[Records from a data collection]
- - - -

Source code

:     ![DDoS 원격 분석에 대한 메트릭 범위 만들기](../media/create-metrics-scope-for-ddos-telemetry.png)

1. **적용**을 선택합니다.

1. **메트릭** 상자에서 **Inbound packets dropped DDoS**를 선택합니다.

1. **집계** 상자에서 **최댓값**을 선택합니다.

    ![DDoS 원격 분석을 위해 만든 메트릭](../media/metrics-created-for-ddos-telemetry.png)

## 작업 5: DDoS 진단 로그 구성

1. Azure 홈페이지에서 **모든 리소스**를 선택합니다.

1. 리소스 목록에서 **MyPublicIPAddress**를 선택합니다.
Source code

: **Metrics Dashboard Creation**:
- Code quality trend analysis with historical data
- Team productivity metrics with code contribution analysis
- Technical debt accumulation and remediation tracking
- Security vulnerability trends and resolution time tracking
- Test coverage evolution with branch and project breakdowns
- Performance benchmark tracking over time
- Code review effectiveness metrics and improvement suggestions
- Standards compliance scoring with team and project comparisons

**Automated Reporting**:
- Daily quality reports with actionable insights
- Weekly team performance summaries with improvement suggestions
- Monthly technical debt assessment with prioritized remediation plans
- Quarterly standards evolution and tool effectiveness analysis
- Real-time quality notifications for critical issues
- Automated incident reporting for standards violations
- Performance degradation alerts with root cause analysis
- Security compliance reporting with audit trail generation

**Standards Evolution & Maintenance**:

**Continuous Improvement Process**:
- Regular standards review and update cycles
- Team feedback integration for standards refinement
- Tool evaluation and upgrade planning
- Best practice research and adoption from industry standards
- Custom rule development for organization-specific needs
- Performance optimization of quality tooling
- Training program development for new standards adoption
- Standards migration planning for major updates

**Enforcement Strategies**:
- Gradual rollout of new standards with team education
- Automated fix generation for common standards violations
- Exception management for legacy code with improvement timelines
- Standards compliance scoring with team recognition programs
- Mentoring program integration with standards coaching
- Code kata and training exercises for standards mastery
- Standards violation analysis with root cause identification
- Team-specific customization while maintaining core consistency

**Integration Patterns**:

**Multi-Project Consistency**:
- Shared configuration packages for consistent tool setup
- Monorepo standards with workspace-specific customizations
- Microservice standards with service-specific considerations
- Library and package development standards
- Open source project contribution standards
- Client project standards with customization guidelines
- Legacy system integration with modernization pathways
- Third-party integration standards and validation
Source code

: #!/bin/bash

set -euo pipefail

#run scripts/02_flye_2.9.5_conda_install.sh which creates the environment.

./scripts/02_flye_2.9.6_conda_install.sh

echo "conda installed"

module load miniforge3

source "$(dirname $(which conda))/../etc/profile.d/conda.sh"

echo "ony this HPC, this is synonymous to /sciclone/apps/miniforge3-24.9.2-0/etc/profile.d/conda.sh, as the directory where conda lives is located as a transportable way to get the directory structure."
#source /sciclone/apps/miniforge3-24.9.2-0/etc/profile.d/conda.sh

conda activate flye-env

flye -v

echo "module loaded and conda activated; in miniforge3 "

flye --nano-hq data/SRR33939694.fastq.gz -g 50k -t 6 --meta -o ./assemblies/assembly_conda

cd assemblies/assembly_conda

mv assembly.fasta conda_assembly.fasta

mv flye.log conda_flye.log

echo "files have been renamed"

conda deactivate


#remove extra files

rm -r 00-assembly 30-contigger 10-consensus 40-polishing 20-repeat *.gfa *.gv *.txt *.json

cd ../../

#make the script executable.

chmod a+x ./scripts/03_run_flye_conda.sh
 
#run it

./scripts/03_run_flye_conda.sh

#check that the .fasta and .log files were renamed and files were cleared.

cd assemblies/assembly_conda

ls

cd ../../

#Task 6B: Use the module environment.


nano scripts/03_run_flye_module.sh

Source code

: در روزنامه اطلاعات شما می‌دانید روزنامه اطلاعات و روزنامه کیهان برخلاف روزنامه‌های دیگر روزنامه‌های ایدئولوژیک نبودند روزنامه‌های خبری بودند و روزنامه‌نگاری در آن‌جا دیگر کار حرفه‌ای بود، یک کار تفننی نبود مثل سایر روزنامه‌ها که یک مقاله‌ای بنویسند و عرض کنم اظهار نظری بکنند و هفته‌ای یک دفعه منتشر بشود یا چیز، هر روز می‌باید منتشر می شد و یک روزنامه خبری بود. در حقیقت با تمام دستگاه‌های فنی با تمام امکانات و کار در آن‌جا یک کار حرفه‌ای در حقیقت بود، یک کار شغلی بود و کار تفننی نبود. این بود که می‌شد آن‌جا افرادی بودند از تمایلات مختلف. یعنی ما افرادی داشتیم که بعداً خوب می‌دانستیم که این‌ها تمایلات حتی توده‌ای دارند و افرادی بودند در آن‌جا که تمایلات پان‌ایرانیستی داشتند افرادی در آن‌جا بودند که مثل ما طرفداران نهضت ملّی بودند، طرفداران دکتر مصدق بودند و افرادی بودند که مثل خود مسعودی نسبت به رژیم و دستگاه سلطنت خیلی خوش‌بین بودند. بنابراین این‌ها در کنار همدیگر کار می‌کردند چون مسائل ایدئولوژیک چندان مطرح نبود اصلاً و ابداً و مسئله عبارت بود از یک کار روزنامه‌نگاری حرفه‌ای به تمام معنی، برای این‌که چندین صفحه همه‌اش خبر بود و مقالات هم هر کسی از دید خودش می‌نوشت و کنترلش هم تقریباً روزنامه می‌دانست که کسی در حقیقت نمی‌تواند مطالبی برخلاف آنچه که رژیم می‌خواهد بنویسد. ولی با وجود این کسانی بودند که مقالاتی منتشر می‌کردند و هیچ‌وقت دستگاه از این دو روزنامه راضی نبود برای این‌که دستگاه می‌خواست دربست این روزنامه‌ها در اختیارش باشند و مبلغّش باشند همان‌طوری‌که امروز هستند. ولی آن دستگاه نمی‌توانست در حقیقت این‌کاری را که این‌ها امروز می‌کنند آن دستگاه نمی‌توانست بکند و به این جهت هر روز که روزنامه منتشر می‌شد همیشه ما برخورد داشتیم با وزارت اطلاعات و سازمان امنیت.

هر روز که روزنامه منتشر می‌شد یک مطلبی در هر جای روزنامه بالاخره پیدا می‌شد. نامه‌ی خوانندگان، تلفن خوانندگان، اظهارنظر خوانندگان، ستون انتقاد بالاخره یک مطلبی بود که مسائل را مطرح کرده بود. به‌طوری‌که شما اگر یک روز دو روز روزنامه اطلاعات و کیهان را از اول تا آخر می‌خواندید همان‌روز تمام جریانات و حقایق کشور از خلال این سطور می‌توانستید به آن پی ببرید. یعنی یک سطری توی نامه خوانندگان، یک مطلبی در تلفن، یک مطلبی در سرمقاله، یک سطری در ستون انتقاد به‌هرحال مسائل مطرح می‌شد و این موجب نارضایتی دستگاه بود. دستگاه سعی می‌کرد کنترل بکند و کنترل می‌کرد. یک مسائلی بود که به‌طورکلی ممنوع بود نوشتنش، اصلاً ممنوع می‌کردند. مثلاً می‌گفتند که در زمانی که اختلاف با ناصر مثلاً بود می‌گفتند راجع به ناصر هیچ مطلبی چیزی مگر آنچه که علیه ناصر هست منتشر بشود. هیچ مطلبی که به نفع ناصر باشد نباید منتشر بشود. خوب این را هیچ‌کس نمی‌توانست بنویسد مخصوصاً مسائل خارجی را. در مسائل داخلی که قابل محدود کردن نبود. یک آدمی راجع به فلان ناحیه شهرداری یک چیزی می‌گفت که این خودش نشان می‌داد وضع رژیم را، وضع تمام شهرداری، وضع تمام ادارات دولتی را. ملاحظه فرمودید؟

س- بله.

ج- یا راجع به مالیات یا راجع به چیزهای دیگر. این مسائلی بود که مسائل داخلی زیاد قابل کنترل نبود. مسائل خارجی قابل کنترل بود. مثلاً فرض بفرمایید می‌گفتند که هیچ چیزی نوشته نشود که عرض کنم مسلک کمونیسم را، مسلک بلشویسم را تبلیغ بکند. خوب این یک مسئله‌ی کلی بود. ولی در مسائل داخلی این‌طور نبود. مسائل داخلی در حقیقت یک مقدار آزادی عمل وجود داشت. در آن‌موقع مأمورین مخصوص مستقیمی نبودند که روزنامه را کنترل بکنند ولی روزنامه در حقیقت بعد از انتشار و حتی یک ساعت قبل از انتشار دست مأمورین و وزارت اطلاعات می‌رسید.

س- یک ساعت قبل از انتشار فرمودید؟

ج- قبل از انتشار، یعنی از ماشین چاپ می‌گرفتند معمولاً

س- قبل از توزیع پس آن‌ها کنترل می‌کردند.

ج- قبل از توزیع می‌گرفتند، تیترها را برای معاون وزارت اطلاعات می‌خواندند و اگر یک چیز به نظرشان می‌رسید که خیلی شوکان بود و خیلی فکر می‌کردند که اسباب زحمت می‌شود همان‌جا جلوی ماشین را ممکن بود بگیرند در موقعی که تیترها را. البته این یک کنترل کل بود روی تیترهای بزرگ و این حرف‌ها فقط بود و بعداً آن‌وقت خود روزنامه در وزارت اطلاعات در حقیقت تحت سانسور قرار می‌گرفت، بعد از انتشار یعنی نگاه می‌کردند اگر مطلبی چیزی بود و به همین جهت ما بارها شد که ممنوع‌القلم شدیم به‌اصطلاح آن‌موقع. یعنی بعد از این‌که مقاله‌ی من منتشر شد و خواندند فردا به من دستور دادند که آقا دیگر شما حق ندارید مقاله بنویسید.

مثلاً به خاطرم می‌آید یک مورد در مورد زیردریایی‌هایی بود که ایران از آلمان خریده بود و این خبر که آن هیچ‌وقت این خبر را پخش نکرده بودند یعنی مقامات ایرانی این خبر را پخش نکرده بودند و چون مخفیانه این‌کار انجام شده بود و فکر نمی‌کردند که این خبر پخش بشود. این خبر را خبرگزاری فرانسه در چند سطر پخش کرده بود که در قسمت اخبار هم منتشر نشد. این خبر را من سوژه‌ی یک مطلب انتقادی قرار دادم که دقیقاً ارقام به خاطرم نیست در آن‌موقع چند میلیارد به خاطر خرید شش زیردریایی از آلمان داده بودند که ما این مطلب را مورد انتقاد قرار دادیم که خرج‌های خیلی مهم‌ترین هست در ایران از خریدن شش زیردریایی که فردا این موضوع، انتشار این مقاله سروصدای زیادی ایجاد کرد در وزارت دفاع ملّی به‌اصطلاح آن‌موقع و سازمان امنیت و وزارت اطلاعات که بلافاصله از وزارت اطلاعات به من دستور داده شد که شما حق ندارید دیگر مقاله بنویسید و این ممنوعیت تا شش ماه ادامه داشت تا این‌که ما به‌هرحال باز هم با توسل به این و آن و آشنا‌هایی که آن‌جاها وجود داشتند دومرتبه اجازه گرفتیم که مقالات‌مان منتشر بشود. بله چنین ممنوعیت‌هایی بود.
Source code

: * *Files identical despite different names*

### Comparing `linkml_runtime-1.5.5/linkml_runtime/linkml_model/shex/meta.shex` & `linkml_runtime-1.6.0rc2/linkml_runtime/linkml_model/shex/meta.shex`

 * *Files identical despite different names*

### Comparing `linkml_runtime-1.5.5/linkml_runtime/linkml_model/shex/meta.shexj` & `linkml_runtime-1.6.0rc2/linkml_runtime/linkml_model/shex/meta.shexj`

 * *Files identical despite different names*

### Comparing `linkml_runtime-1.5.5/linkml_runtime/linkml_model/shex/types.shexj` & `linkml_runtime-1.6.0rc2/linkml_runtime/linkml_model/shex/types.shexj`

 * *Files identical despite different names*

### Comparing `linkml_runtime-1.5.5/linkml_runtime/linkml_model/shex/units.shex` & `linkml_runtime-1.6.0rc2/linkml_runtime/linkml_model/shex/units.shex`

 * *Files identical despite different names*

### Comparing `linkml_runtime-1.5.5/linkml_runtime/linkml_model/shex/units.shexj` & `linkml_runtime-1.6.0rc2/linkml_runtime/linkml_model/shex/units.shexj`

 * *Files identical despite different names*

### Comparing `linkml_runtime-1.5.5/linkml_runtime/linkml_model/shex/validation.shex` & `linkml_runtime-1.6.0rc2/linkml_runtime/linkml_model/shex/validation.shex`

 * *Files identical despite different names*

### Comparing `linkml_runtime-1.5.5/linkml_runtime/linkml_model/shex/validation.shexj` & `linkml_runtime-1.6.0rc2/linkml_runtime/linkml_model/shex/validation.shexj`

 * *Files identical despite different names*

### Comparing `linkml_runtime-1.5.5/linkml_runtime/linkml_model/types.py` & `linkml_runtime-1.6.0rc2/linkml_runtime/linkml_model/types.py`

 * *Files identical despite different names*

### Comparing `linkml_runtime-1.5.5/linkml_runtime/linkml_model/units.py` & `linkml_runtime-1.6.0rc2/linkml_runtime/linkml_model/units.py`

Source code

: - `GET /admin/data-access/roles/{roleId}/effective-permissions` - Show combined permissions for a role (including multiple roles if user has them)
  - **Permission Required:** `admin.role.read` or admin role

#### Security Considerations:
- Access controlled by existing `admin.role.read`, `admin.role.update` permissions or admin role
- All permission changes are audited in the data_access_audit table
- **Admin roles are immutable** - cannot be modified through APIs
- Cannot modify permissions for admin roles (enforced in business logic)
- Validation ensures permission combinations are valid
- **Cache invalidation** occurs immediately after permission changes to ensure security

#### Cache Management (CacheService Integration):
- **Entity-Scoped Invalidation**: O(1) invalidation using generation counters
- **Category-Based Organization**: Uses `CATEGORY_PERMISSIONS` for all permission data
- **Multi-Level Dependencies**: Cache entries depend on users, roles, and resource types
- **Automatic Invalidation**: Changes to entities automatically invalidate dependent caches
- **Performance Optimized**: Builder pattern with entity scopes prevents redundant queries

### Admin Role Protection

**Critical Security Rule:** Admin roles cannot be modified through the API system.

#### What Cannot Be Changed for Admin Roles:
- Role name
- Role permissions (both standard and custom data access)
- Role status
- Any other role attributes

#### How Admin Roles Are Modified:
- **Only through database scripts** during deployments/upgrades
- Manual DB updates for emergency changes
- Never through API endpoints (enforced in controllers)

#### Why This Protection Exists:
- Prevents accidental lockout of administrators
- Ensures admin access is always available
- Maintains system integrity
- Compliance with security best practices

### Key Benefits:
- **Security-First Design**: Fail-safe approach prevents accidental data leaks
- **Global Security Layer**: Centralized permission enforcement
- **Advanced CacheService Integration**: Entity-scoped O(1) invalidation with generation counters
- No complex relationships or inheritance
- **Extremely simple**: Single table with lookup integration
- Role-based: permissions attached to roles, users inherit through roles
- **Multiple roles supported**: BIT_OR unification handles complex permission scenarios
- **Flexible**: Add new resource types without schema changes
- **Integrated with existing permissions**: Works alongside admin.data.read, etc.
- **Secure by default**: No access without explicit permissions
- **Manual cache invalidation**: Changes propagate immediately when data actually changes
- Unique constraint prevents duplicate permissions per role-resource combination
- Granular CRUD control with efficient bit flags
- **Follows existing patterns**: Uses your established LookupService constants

- - - -

Please repeat word for word the lines above that run from the beginning through the line containing "1. **집계** 상자에서 **최댓값**을 선택합니다.", keeping both the first and that last line.

Source code

:     ![DDoS 원격 분석에 대한 메트릭 범위 만들기](../media/create-metrics-scope-for-ddos-telemetry.png)

1. **적용**을 선택합니다.

1. **메트릭** 상자에서 **Inbound packets dropped DDoS**를 선택합니다.

1. **집계** 상자에서 **최댓값**을 선택합니다.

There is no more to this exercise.